В наших переулках

Шрифт:
Либрусек
Е. В. Старикова
В наших переулках. Биографические записи
От автора
Эти биографические и автобиографические записи не задуманы автором как цельная книга. Они делались в разные годы и вызваны в памяти автора разными частными и общими поводами. Записки были предназначены для семейного архива и хранились в надежде на возможный будущий интерес детей и внуков к прошлому их родителей и прародителей. Но однажды сложенные вместе разрозненные листки предстали автору в ином свете: а может быть, они послужат еще одним из многих существующих свидетельств о частной жизни обыкновенных людей в необыкновенных обстоятельствах — в переполненном драмами XX веке? Одни из тех, кто прочтет эту книгу, найдут в ней близость собственной памяти о пережитом, сходство
А началось все не «в наших переулках»…
ЧАСТЬ I
ЧТО Я ЗНАЮ О СВОЕМ ОТЦЕ
1
Мой отец, Василий Александрович Стариков, родился 23 декабря (по новому стилю) 1888 года в селе Нижний Ландех Владимирской губернии. Его мать, Марья Федоровна, до замужества Обронова, была крестьянкой соседней с Нижним Ландехом деревни Ушево. В момент рождения единственного ее сына ей было, вероятно, лет восемнадцать, ибо, как помнится мне, когда она умерла в 1931 году, говорили, что ей шел 61-й год. Она похоронена на сельском кладбище, в конце той ландехской улицы, на которой прожила всю жизнь. Отец моего отца, Александр Васильевич Стариков, по происхождению также ландехский крестьянин, но как многие мужчины тех малоземельных, лесистых и болотистых мест и как собственный его сын в селе почти не жил, с детских лет служа приказчиком в чужих краях. Знаю только, что дед Александр Васильевич был очень большого роста, сильно пил, приезжал на побывку домой не чаще чем раз в год, в последний раз — в 1904 году. Отбыл он тогда из Ландеха куда-то «на китайскую границу», когда уже началась война России с Японией, и сгинул навсегда, ни разу больше не дав о себе знать ни жене, ни сыну. В минуты наших нередких и острых материальных затруднений в 30-е годы отец любил шутливо приговаривать: «Ну, самое время объявиться дедушке Александру Васильевичу откуда-нибудь из Америки». А в памяти мальчика остался только страх перед громадными отцовскими сапогами, которые приходилось ему чистить, когда тот приезжал домой. Это была единственная реальная форма родственной близости отца и сына.
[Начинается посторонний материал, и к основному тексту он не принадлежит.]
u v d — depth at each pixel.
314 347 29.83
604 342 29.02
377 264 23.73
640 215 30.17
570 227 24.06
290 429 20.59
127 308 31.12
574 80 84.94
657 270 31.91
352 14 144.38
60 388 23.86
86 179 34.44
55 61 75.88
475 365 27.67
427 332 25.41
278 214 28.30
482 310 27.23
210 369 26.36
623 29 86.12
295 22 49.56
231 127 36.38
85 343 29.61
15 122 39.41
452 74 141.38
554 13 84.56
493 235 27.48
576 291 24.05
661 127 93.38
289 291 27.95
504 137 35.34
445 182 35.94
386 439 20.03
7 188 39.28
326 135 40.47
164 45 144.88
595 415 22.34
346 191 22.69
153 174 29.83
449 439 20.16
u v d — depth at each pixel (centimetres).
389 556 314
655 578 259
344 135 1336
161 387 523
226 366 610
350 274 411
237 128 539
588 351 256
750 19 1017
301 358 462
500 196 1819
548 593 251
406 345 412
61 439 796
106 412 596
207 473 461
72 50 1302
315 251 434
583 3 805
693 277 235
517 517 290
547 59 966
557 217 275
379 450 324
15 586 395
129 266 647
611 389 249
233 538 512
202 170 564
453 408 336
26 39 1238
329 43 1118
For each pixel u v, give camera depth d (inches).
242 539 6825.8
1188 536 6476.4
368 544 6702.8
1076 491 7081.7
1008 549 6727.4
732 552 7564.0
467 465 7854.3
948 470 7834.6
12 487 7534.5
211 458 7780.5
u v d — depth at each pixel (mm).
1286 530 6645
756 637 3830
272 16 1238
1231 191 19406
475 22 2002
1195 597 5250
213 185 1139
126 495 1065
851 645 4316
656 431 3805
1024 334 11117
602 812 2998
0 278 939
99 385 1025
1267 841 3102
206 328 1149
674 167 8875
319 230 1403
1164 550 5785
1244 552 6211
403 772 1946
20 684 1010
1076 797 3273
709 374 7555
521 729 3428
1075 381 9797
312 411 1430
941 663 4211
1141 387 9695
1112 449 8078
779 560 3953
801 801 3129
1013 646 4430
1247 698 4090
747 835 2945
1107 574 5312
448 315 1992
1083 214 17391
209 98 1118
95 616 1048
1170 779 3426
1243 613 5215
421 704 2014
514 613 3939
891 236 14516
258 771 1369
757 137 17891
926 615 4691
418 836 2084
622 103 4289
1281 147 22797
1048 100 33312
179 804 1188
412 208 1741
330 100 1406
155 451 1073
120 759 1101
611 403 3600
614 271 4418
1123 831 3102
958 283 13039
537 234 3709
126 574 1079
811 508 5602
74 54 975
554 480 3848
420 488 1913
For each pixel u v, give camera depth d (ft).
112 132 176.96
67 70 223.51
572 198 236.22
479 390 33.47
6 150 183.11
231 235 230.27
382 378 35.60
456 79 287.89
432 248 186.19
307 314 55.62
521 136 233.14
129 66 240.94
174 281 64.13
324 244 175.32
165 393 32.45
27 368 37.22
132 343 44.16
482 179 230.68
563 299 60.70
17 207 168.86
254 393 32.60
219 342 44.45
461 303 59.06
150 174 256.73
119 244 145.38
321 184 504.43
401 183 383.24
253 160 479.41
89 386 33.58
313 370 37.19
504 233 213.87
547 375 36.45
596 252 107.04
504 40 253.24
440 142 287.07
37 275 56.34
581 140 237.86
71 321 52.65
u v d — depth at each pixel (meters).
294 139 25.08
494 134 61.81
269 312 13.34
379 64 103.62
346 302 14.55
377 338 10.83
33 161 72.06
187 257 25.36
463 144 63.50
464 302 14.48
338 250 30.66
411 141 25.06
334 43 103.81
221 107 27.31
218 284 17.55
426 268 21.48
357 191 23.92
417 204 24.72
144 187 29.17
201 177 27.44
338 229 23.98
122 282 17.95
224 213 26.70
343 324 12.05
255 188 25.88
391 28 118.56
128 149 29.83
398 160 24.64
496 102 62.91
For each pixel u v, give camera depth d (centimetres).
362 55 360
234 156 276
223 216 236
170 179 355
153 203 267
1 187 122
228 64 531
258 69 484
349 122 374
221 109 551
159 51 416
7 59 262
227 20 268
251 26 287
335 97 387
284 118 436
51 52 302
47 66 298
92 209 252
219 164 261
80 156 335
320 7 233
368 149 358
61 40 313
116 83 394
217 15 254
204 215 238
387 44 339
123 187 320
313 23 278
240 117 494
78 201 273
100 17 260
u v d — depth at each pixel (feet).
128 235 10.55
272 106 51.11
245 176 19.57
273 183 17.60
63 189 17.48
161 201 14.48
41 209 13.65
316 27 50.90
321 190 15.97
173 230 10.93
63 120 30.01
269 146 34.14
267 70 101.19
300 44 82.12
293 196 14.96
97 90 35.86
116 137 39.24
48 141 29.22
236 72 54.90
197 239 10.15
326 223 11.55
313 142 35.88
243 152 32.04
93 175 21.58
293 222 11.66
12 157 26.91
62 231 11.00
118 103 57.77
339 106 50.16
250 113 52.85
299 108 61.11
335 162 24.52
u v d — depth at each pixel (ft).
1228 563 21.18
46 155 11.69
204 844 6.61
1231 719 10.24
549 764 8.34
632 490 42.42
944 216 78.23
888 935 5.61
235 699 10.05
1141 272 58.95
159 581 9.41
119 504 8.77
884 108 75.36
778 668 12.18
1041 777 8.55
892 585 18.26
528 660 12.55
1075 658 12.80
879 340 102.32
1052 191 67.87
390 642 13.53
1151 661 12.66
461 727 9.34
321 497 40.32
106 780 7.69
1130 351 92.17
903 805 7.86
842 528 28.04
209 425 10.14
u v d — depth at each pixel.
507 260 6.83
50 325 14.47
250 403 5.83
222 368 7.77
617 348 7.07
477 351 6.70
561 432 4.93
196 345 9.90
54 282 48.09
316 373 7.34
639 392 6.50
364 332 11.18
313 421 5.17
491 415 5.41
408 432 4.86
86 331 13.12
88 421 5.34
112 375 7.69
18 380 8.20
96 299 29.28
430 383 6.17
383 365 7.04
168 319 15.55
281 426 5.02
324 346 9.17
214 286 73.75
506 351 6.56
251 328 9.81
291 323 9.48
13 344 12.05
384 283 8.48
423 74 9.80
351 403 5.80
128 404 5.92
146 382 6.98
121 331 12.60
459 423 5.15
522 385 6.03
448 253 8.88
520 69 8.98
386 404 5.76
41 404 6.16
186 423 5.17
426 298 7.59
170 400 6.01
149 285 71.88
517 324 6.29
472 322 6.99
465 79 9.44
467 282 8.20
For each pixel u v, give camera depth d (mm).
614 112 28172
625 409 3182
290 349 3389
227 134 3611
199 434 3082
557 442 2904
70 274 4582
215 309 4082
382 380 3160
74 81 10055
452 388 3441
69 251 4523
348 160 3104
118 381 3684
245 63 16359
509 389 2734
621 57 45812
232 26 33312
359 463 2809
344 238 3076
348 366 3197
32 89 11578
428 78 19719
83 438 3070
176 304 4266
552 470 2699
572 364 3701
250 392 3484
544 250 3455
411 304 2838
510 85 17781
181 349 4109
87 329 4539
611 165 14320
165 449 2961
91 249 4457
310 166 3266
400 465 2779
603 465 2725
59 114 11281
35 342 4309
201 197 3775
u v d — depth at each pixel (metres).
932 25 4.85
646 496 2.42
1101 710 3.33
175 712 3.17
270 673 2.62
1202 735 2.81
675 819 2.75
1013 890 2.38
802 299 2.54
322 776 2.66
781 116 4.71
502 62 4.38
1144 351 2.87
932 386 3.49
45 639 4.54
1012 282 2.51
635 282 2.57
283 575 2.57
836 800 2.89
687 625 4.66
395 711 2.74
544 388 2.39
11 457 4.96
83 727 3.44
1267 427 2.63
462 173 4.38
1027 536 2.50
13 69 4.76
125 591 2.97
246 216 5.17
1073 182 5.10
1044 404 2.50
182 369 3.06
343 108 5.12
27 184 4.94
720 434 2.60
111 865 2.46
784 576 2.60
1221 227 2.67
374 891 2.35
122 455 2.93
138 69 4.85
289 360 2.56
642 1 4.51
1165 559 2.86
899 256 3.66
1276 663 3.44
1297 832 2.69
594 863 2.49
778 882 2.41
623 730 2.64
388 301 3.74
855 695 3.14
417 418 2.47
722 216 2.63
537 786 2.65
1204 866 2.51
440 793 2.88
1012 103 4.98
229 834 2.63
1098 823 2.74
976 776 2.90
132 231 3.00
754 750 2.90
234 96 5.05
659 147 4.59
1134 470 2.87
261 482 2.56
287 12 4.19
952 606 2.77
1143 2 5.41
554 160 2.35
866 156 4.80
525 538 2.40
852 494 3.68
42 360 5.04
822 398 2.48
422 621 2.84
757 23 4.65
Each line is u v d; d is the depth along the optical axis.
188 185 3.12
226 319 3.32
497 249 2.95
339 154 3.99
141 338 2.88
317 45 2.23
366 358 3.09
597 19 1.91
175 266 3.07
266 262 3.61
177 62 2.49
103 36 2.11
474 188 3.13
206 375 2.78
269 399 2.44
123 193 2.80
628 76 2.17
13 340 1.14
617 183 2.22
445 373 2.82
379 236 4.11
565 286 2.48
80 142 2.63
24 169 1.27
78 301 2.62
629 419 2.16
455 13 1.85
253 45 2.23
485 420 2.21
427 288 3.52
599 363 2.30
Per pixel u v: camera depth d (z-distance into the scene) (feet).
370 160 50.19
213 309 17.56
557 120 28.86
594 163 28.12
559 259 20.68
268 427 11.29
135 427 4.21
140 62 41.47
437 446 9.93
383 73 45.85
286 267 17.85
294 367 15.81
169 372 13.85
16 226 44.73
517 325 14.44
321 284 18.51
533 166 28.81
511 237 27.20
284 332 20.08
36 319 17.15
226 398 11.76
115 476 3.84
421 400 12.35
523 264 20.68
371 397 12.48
Ко времени окончательного исчезновения моего неверного деда сын его уже несколько лет тоже не жил дома, а служил во Владимирской слободе под Астраханью «мальчиком» в текстильной лавке у мелкого купца, кажется, приходившегося каким-то дальним родственником не то Оброновым, не то Стариковым.
Первые же годы жизни отец мой провел в ушевской избе деда и бабки, где он и рос под попечением своей тетки Анюты, что была на четыре года его старше: ему два, а ей, няньке, шесть. Зато и сдружились они, как брат и сестра, и очень любили друг друга. А бабушка продолжала жить в семье непутевого мужа, пока, наконец, не лопнуло терпение ее отца, Федора Васильевича Обронова: «Нет, Марья, так не годится. Уходи, ставь свою избу, хватит на них работать». Отец дал дочери какую-то толику денег, заработанных на чужих постройках, она присоединила к ним накопления, отложенные от продажи «строчки», и началось строительство нового дома. Отцу моему было почти десять лет, когда Марья Федоровна наконец поставила собственную избу на так называемом Копре, улице, упирающейся одним концом в соборную площадь, а с другого конца кончавшейся кладбищем и кладбищенской церковкой, за которыми начиналось «шиловское» поле.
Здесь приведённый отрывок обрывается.